Moll met King Charles II in a theatre or a coffeehouse in 1667, and soon became his mistress. As a mistress, she was said to have flaunted the wealth she acquired from her association with Charles and gained a reputation for vulgarity and greed. She showed off her "mighty pretty fine coach" and a ring worth £600. Moll left the stage in 1668.

=== Fall from affection and exile ===
In 1669 Moll gave birth to a daughter, Mary. King Charles was the father. Shortly after the child's birth, Charles dismissed Moll, possibly due to some chicanery caused by Nell Gwyn, a new rival for his affection. Nell and Moll were such rivals for the king's affection that Nell was said to have purposely dropped a powerful laxative into food Moll was to eat before she was to leave for the king's chamber.

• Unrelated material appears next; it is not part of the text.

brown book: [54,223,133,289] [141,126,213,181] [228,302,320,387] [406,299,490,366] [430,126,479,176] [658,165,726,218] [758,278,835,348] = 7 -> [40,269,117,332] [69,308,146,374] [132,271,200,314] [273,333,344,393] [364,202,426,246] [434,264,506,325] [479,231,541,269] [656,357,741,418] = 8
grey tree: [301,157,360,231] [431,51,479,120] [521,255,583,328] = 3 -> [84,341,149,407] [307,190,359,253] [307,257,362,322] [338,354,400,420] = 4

But Moll did not leave empty-handed: Charles awarded her an annual pension for life of £1,000. In January 1667–68, Pepys notes that the king had furnished a house specifically for Moll Davis, writing, "in Suffolke Street most richly, which is a most infinite shame." At the time this street belonged to James Howard, 3rd Earl of Suffolk, a nephew of Thomas Howard, the presumed father of Moll. She is given in the home rate books of 1672–73 but not earlier.

As an actress and society lady, she was the subject of many portraits by the preeminent artist Sir Peter Lely.

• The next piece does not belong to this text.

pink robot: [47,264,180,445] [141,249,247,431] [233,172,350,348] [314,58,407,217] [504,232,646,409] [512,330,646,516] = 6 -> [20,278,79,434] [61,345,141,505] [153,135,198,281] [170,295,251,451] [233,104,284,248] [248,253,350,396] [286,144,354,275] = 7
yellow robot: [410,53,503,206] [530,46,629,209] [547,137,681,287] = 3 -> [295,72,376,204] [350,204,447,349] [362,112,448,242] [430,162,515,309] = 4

==== House in St James's Square ====
In October 1673 Moll Davis bought a new house in St James's Square, paying £1800. Moll, listed as "Madam Davis", first appears in the ratebook for the year 1675 and last in 1687. This house (which John Soane surveyed in 1799) was almost square and had three storeys, each with four evenly spaced windows, all dressed with a wide architrave and cornice. The staircase hall was south of a large room in front, and two smaller rooms and a secondary staircase at the rear. There was a massive cross-wall, containing a few fireplaces. It would be Number 22, St James's Square, if it had survived. It was demolished in 1847 to make way for a new clubhouse for the Army and Navy Club, having survived longer than any other of the square's original houses.

==Marriage==
In December 1686, Moll married the French musician and composer James Paisible—a member of James II's private musick. Sir George Etherege wrote scornfully of the marriage: "Mrs Davies has given proof of the great passion she always had for music, and Monsieur Peasible has another bass to thrum than that he played so well upon."

The Paisibles joined James' court in exile at St Germain-en-Laye, but in 1693 returned to England, where Paisible became a composer to Prince George of Denmark, the husband of Princess Anne, heir to the throne.

=== Death ===
Moll died in London, at her home in Dean Street, in 1708. She was buried at St Anne's Church in Soho on 24 February.

Moll's daughter, Mary, earned through marriage to Edward Radclyffe, 2nd Earl of Derwentwater the title of Countess, and became an actress herself.